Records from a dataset
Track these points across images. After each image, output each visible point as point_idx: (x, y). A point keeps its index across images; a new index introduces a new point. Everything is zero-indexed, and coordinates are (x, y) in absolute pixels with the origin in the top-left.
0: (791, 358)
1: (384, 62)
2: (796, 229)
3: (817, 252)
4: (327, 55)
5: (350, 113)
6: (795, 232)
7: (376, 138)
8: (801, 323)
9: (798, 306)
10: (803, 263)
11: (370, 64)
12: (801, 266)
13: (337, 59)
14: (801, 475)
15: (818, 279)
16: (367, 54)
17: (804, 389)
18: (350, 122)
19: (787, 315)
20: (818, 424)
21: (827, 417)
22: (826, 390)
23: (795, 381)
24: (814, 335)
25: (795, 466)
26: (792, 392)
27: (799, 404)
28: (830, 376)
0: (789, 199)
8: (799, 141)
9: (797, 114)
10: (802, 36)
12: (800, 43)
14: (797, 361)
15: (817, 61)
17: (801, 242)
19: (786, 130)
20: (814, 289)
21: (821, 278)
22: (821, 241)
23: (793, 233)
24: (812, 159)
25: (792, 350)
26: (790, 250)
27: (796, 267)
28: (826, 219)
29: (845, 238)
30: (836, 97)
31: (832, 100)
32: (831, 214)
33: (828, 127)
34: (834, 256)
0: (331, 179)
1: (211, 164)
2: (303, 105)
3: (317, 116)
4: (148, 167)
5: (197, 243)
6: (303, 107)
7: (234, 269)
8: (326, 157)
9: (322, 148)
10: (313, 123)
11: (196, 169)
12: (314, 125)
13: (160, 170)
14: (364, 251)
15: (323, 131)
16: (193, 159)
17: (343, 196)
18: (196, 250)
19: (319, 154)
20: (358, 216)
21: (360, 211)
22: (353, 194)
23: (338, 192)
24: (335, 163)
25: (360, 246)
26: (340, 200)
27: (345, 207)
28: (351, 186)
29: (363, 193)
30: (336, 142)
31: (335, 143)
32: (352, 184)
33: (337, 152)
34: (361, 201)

Work order: Express the lines above as a JSON list of strings, one string per line, omitting blank lines. Begin at the line containing "29: (845, 238)" and stop after the line containing "12: (314, 125)".

Answer for the task:
[
  "29: (845, 238)",
  "30: (836, 97)",
  "31: (832, 100)",
  "32: (831, 214)",
  "33: (828, 127)",
  "34: (834, 256)",
  "0: (331, 179)",
  "1: (211, 164)",
  "2: (303, 105)",
  "3: (317, 116)",
  "4: (148, 167)",
  "5: (197, 243)",
  "6: (303, 107)",
  "7: (234, 269)",
  "8: (326, 157)",
  "9: (322, 148)",
  "10: (313, 123)",
  "11: (196, 169)",
  "12: (314, 125)"
]